## TASK DIRECTIONS
In the passage below on handling comments on W3C drafts, what does David Orchard say the TAG does not have oversight over?
***** PASSAGE SHOWN *****
Comments are typically invited with every draft.

> What is the process for handling them?

Comments must (in theory at least) be answered before the spec becomes a
Recommendation.  There is no requirement for how they must be answered,
of course.

>  How far back 
> will a spec be rolled given these?   Is it not possible that 
> given a "reliable ear", the Director or the TAG or both, 
> can send the work back to the WG?

There's been serious resistance to the TAG having such a role.  The
quotes following are all from TAG members, though the contexts vary - I
strongly encourage reading the original messages and surrounding

Here's a blast from David Orchard:
The TAG should do it's job of making architectural recommendations and
documenting web principles.  The TAG should not and does not have
oversight over the chartering of activities and working groups.  There
is a difference between power over architecture and influence over
charters.  The TAG does need to discuss the impacts of it's works - what
we're doing here - but not so far as to drag an Activity out of it's
home at the W3C.
***** INFORMATION SUPPLIED *****
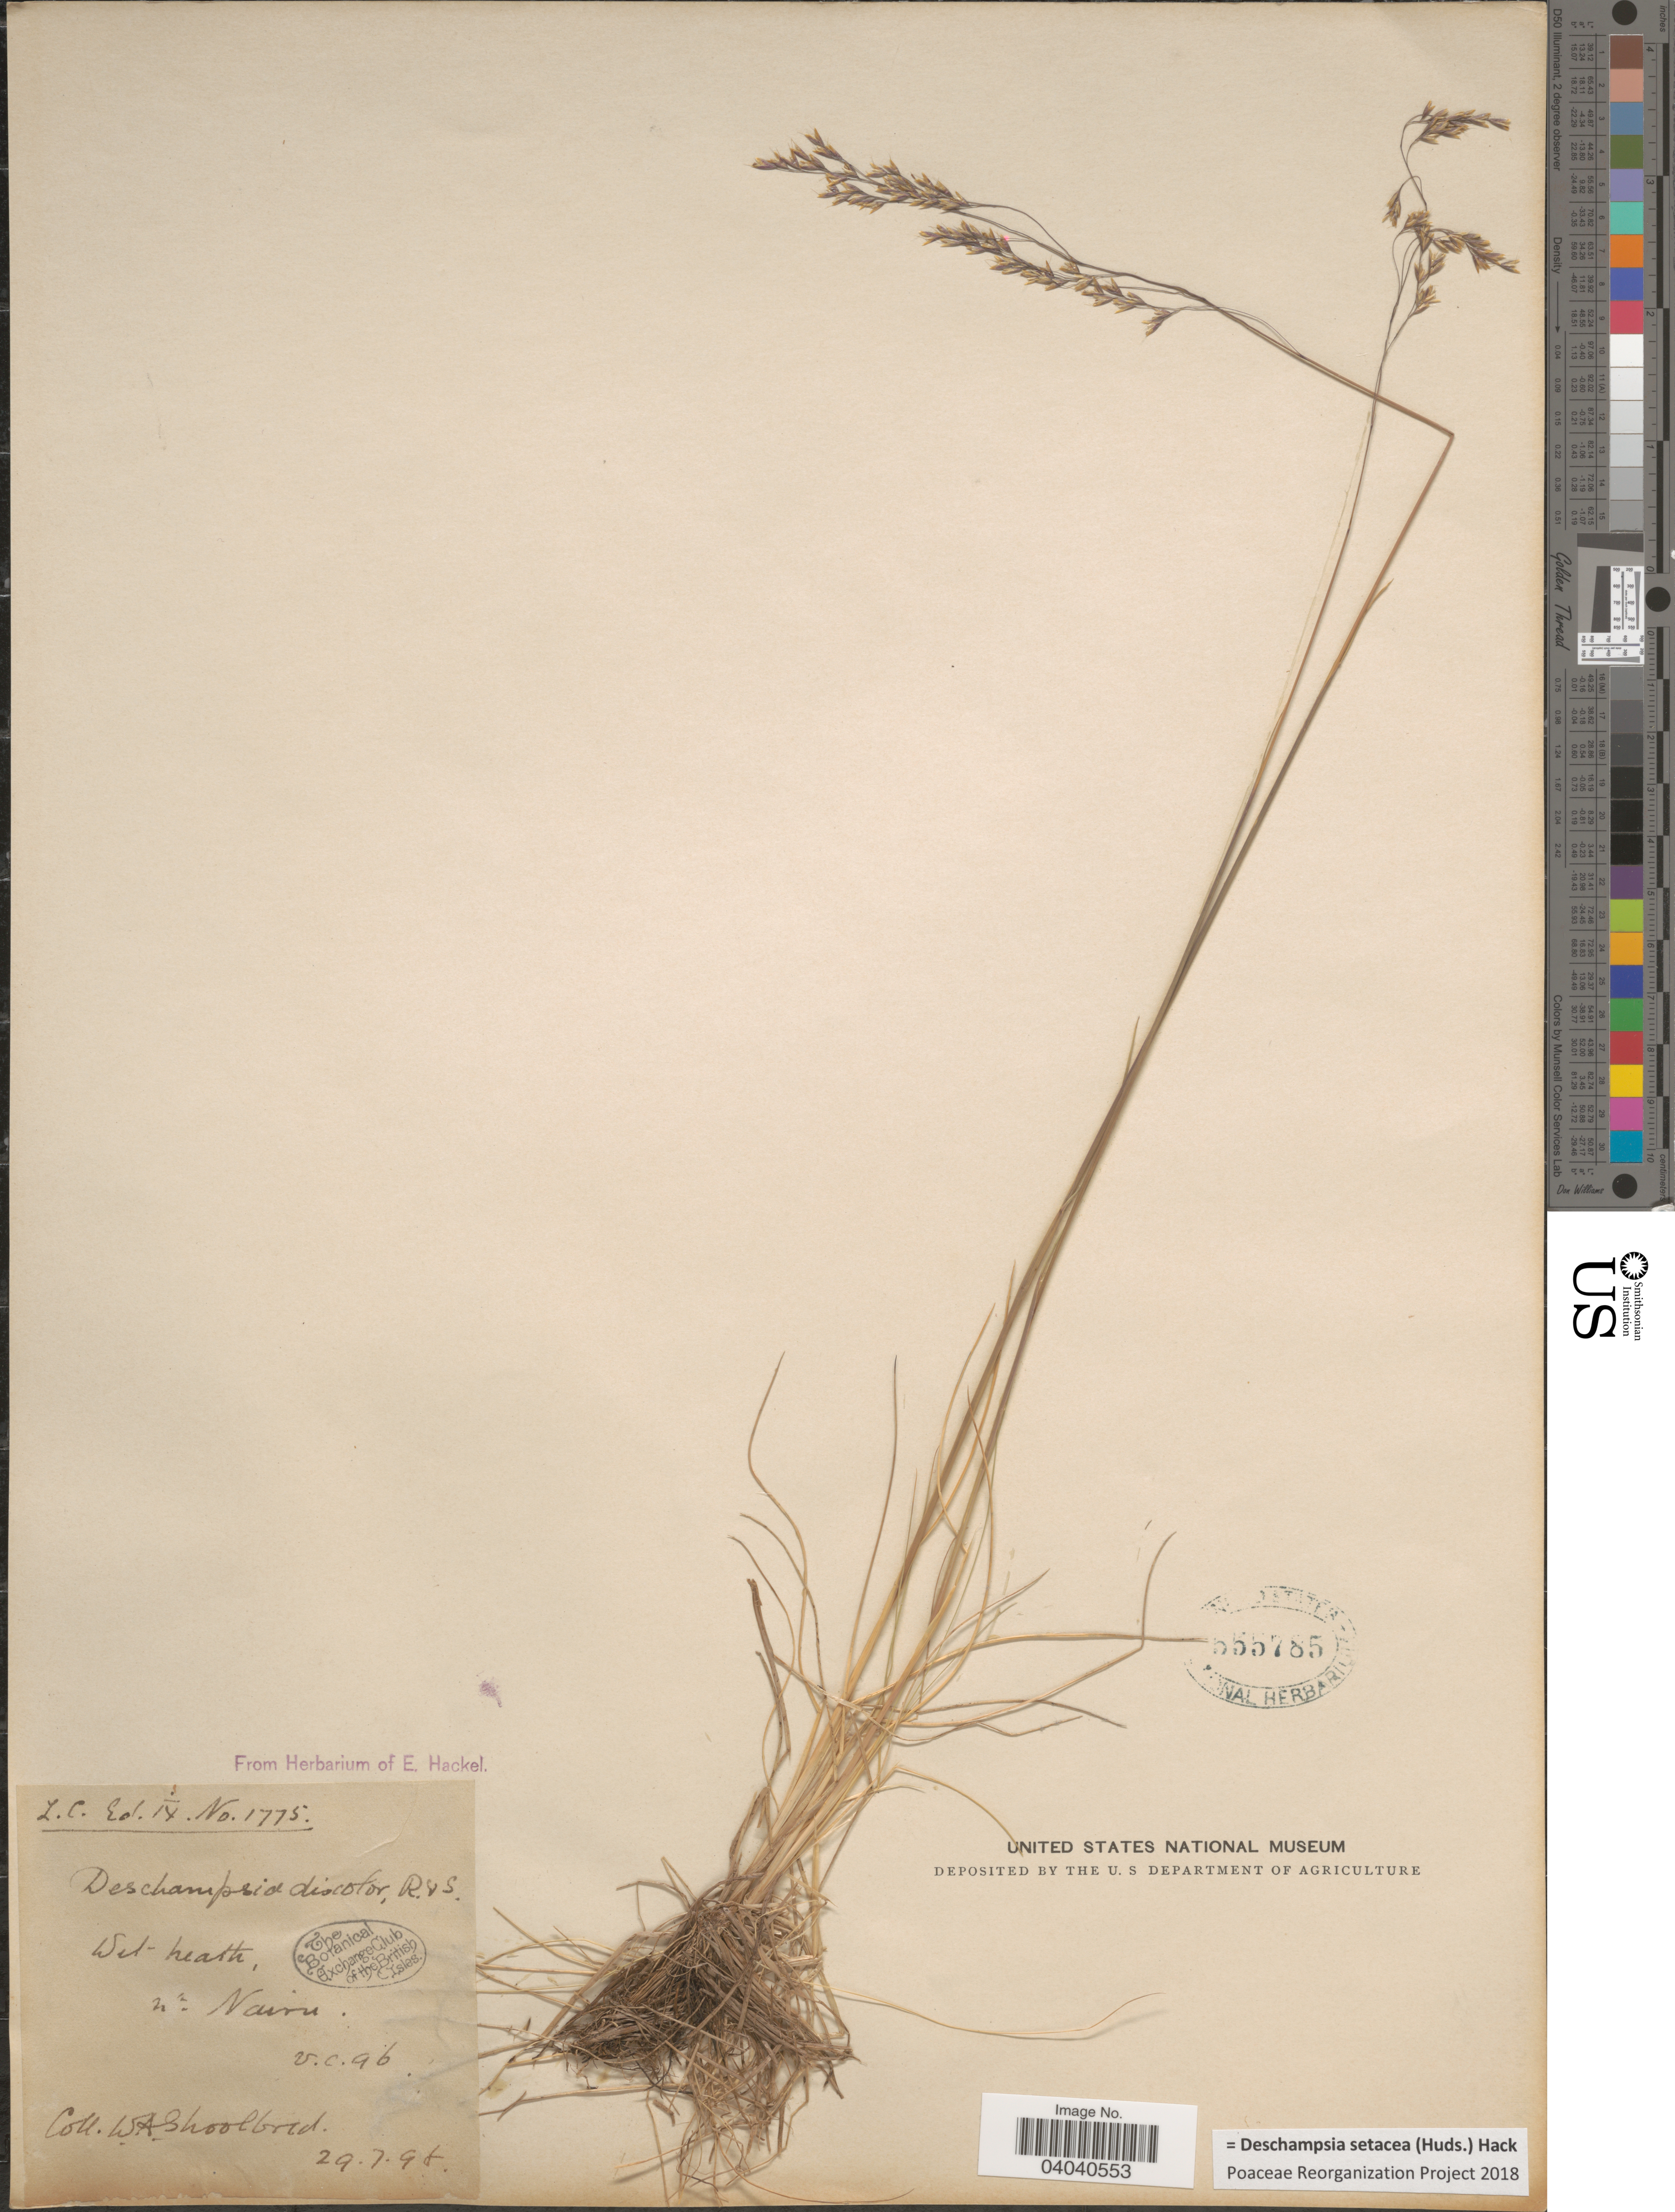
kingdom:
*****
## EXERCISE SOLUTION
The chartering of activities and working groups.